Struggling financially is an issue that many of us are dealing with daily which can lead to additional stresses for many of us. But with the payday loan industry providing you with the alternative finance that you need, you can get yourself out of financial difficulty should you need to. In this article, we will be providing you with insight into how this industry has changed over the years due to FCA regulations.
The Rules Implemented By The Financial Conduct Authority
Before the intervention from the Financial Conduct Authority, there was a vast amount of unfair lending occurring in the payday loan sector due to the sheer number of lenders out there on the market at this time. When the Financial Conduct Authority conducted their report, they found that a majority of those offering loan types were failing to put a warning to customers as well as providing miss leading information. As a result, the financial conduct authority implemented several regulations that need to be met by regulation to ensure that the market is fair. These rules as well as other changes to advertisement laws surrounding payday loans led to a vast amount of disruption to the lenders with a significant number of them not trading anymore as a result.
The regulations put in place by the FCA were there to ensure that the market was as fair as possible for lenders. These new rules were the following:
No More Than 0.8% interest can be charged on loans per day on any payday loans taken out moving forwards. This means that for every £100 borrowed there can only be 80p worth of interest
Default Charges Were Capped At £15 – this, of course, led to some of the lenders removing them altogether. This has meant better opportunities for paying back loans for customers during this time.
Borrowers Are Not Allowed To Pay More In interest And Fees Than The Original Size Of their Loan – This was put in place to prevent astronomical default payments to ensure that the process is much more affordable for those paying back loans.

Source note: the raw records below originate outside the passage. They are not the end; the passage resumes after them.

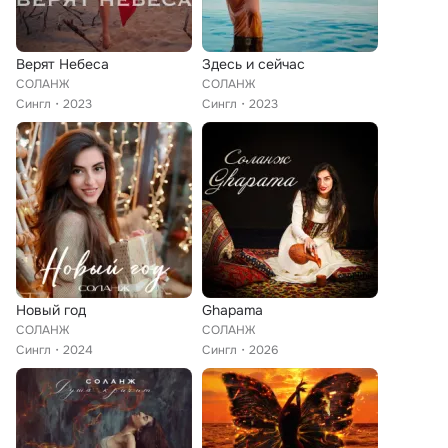
Верят Небеса
Здесь и сейчас
СОЛАНЖ
СОЛАНЖ
Сингл
2023
Сингл
2023
Новый год
Ghapama
СОЛАНЖ
СОЛАНЖ
Сингл
2024
Сингл
2026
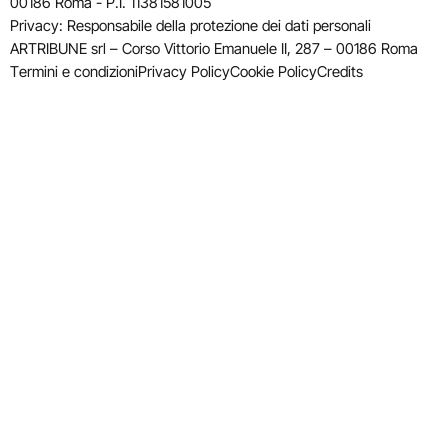
00186 Roma - P.I. 11381581005
Privacy: Responsabile della protezione dei dati personali
ARTRIBUNE srl – Corso Vittorio Emanuele II, 287 – 00186 Roma
Termini e condizioni
Privacy Policy
Cookie Policy
Credits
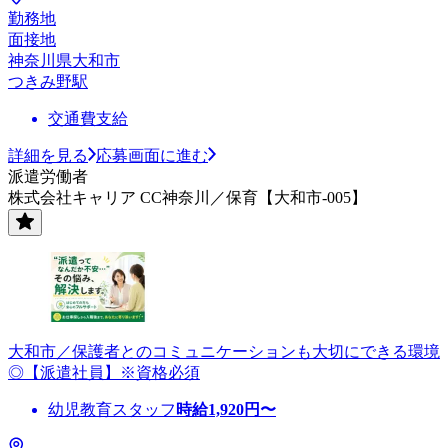
勤務地
面接地
神奈川県大和市
つきみ野駅
交通費支給
詳細を見る
応募画面に進む
派遣労働者
株式会社キャリア CC神奈川／保育【大和市-005】
大和市／保護者とのコミュニケーションも大切にできる環境
◎【派遣社員】※資格必須
幼児教育スタッフ
時給
1,920
円〜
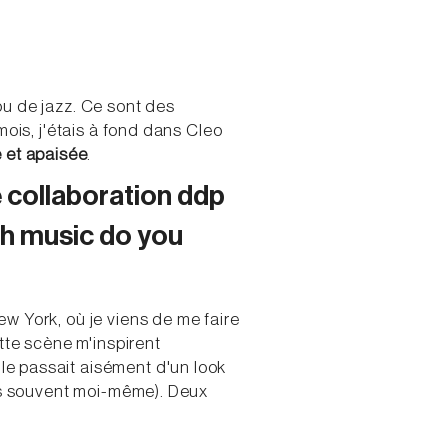
ou de jazz. Ce sont des
mois, j'étais à fond dans Cleo
e et apaisée
.
e collaboration ddp
ch music do you
New York, où je viens de me faire
tte scène m'inspirent
elle passait aisément d'un look
ais souvent moi-même). Deux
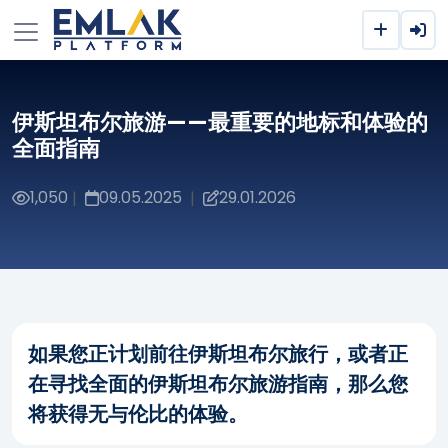
伊斯坦布尔旅游——最重要的地标和体验的
全面指南
1,050
09.05.2025
29.01.2026
|
|
如果您正计划前往伊斯坦布尔旅行，或者正
在寻找全面的伊斯坦布尔旅游指南，那么您
将获得无与伦比的体验。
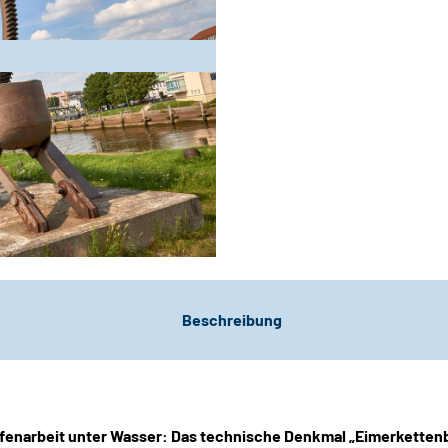
Beschreibung
afenarbeit unter Wasser: Das technische Denkmal „Eimerketten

Loans Cannot Roll Over More Than Three Times
Continuous Payment Authorities cannot fail more than two times – This is how the payment is collected.

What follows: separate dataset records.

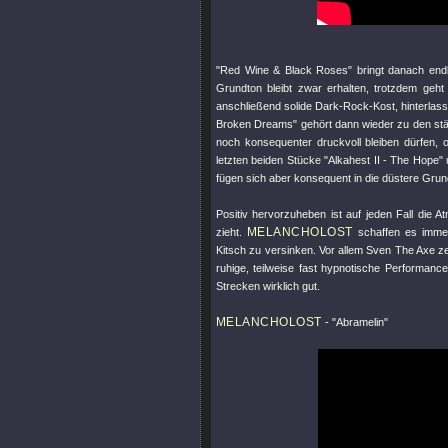
"Red Wine & Black Roses"
bringt danach endl
Grundton bleibt zwar erhalten, trotzdem ge
anschließend solide Dark-Rock-Kost, hinterlass
Broken Dreams"
gehört dann wieder zu den st
noch konsequenter druckvoll bleiben dürfen, o
letzten beiden Stücke
"Alkahest II - The Hope"
fügen sich aber konsequent in die düstere Gru
Positiv hervorzuheben ist auf jeden Fall die 
MELANCHOLOST
zieht.
schaffen es immer
Kitsch zu versinken. Vor allem Sven The Axe ze
ruhige, teilweise fast hypnotische Performance
Strecken wirklich gut.
MELANCHOLOST
-
"Abramelin"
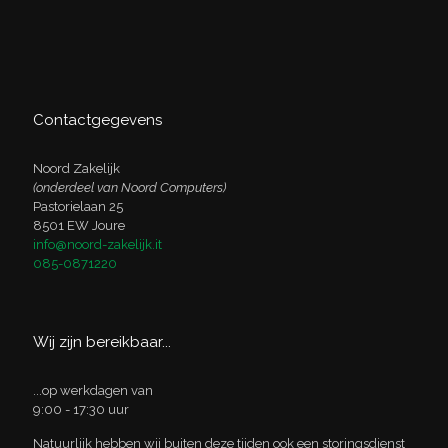
Contactgegevens
Noord Zakelijk
(onderdeel van Noord Computers)
Pastorielaan 25
8501 EW Joure
info@noord-zakelijk.it
085-0871220
Wij zijn bereikbaar...
...op werkdagen van
9:00 - 17:30 uur
Natuurlijk hebben wij buiten deze tijden ook een storingsdienst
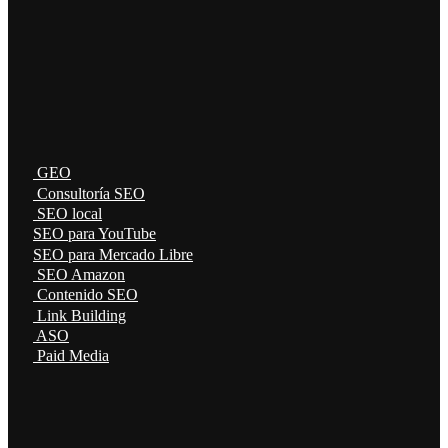
GEO
Consultoría SEO
SEO local
SEO para YouTube
SEO para Mercado Libre
SEO Amazon
Contenido SEO
Link Building
ASO
Paid Media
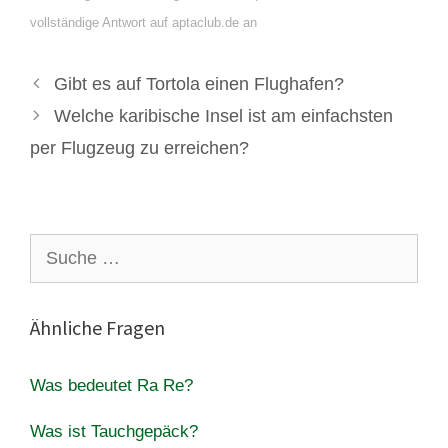
vollständige Antwort auf aptaclub.de an
Gibt es auf Tortola einen Flughafen?
Welche karibische Insel ist am einfachsten
per Flugzeug zu erreichen?
Suche
nach:
Ähnliche Fragen
Was bedeutet Ra Re?
Was ist Tauchgepäck?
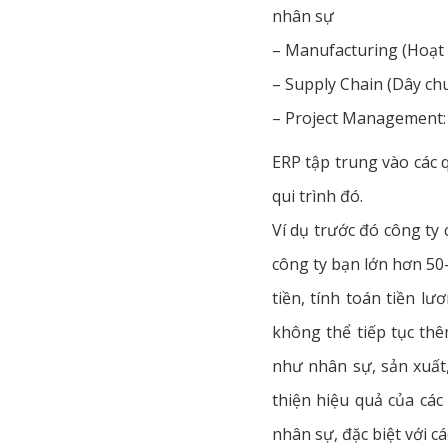
nhân sự
– Manufacturing (Hoạt
– Supply Chain (Dây ch
– Project Management: 
ERP tập trung vào các q
qui trình đó.
Ví dụ trước đó công ty 
công ty bạn lớn hơn 50
tiền, tính toán tiền l
không thể tiếp tục thê
như nhân sự, sản xuất,
thiện hiệu quả của các
nhân sự, đặc biệt với cá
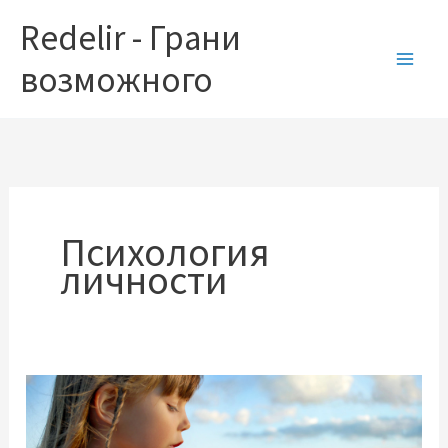
Перейти
Redelir - Грани
к
содержимому
возможного
Психология
личности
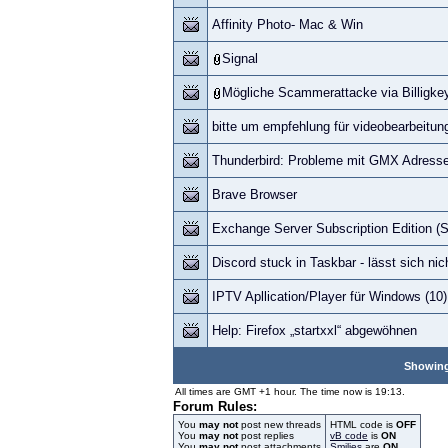
Affinity Photo- Mac & Win
Signal
Mögliche Scammerattacke via Billigk
bitte um empfehlung für videobearbeitun
Thunderbird: Probleme mit GMX Adress
Brave Browser
Exchange Server Subscription Edition (
Discord stuck in Taskbar - lässt sich ni
IPTV Apllication/Player für Windows (10
Help: Firefox „startxxl“ abgewöhnen
Showing 
All times are GMT +1 hour. The time now is 19:13.
Forum Rules:
You
may not
post new threads
HTML code is
OFF
You
may not
post replies
vB code
is
ON
You
may not
post attachments
Smilies
are
ON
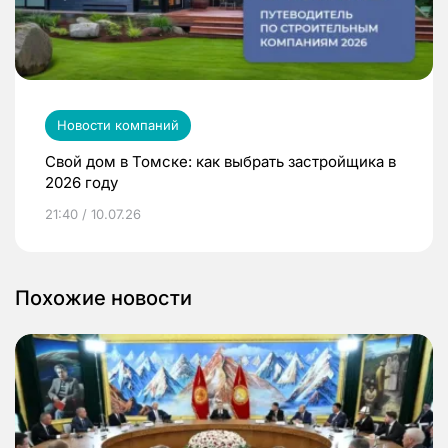
Новости компаний
Свой дом в Томске: как выбрать застройщика в
2026 году
21:40 / 10.07.26
Похожие новости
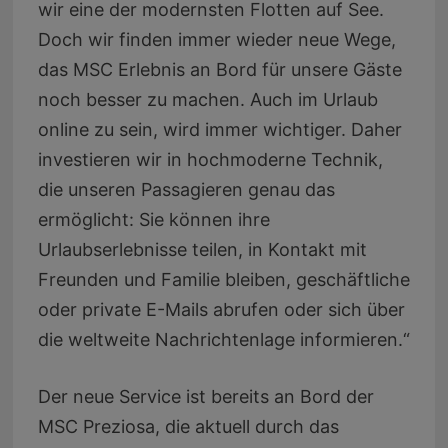
wir eine der modernsten Flotten auf See.
Doch wir finden immer wieder neue Wege,
das MSC Erlebnis an Bord für unsere Gäste
noch besser zu machen. Auch im Urlaub
online zu sein, wird immer wichtiger. Daher
investieren wir in hochmoderne Technik,
die unseren Passagieren genau das
ermöglicht: Sie können ihre
Urlaubserlebnisse teilen, in Kontakt mit
Freunden und Familie bleiben, geschäftliche
oder private E-Mails abrufen oder sich über
die weltweite Nachrichtenlage informieren.“
Der neue Service ist bereits an Bord der
MSC Preziosa, die aktuell durch das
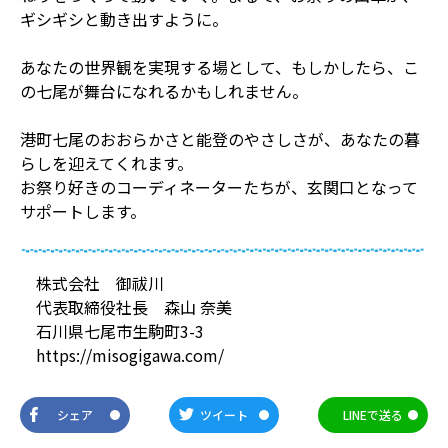
ギシギシと動き出すように。
あなたの世界観を実現する場として、もしかしたら、こ
の七尾が舞台になれるかもしれません。
港町七尾のおおらかさと能登のやさしさが、あなたの暮
らしを迎えてくれます。
お祭り好きのコーディネーターたちが、玄関口となって
サポートします。
株式会社 御祓川
代表取締役社長 森山 奈美
石川県七尾市生駒町3-3
https://misogigawa.com/
シェア
ツイート
LINEで送る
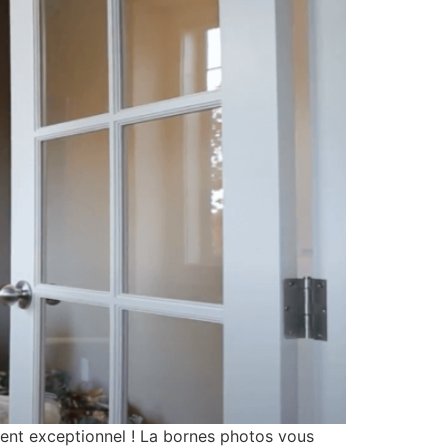
exceptionnel ! La bornes photos vous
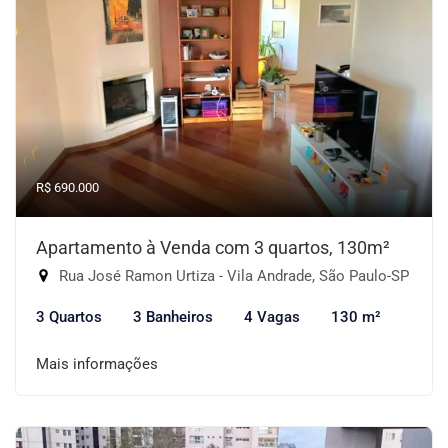
R$ 690.000
Apartamento à Venda com 3 quartos, 130m²
Rua José Ramon Urtiza - Vila Andrade, São Paulo-SP
3 Quartos
3 Banheiros
4 Vagas
130 m²
Mais informações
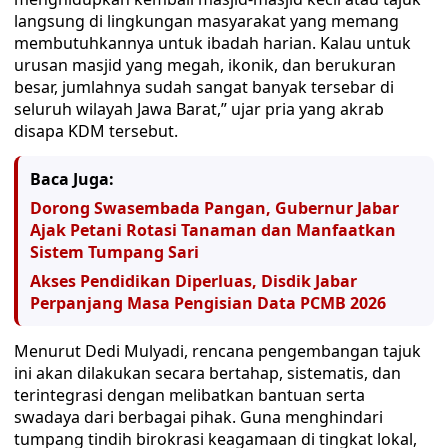
langsung di lingkungan masyarakat yang memang
membutuhkannya untuk ibadah harian. Kalau untuk
urusan masjid yang megah, ikonik, dan berukuran
besar, jumlahnya sudah sangat banyak tersebar di
seluruh wilayah Jawa Barat,” ujar pria yang akrab
disapa KDM tersebut.
Baca Juga:
Dorong Swasembada Pangan, Gubernur Jabar
Ajak Petani Rotasi Tanaman dan Manfaatkan
Sistem Tumpang Sari
Akses Pendidikan Diperluas, Disdik Jabar
Perpanjang Masa Pengisian Data PCMB 2026
Menurut Dedi Mulyadi, rencana pengembangan tajuk
ini akan dilakukan secara bertahap, sistematis, dan
terintegrasi dengan melibatkan bantuan serta
swadaya dari berbagai pihak. Guna menghindari
tumpang tindih birokrasi keagamaan di tingkat lokal,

Changes That Work For The Customer
Due to the nature of the market at this time, the involvement of the FCA made for a much more competitive nature to the market at this time. Though this has since gone on to create a much fairer market for the business allowing for several loan types to aid people through their financial difficulty and allow them to pay back the loan on time every month. In addition, there have been several checks implemented to ensure that lenders are only giving money to those that can afford to pay it back.
With this in mind, there are several ways that the payday loan industry has changed over the years, allowing for much fairer lending in the future for those that need it.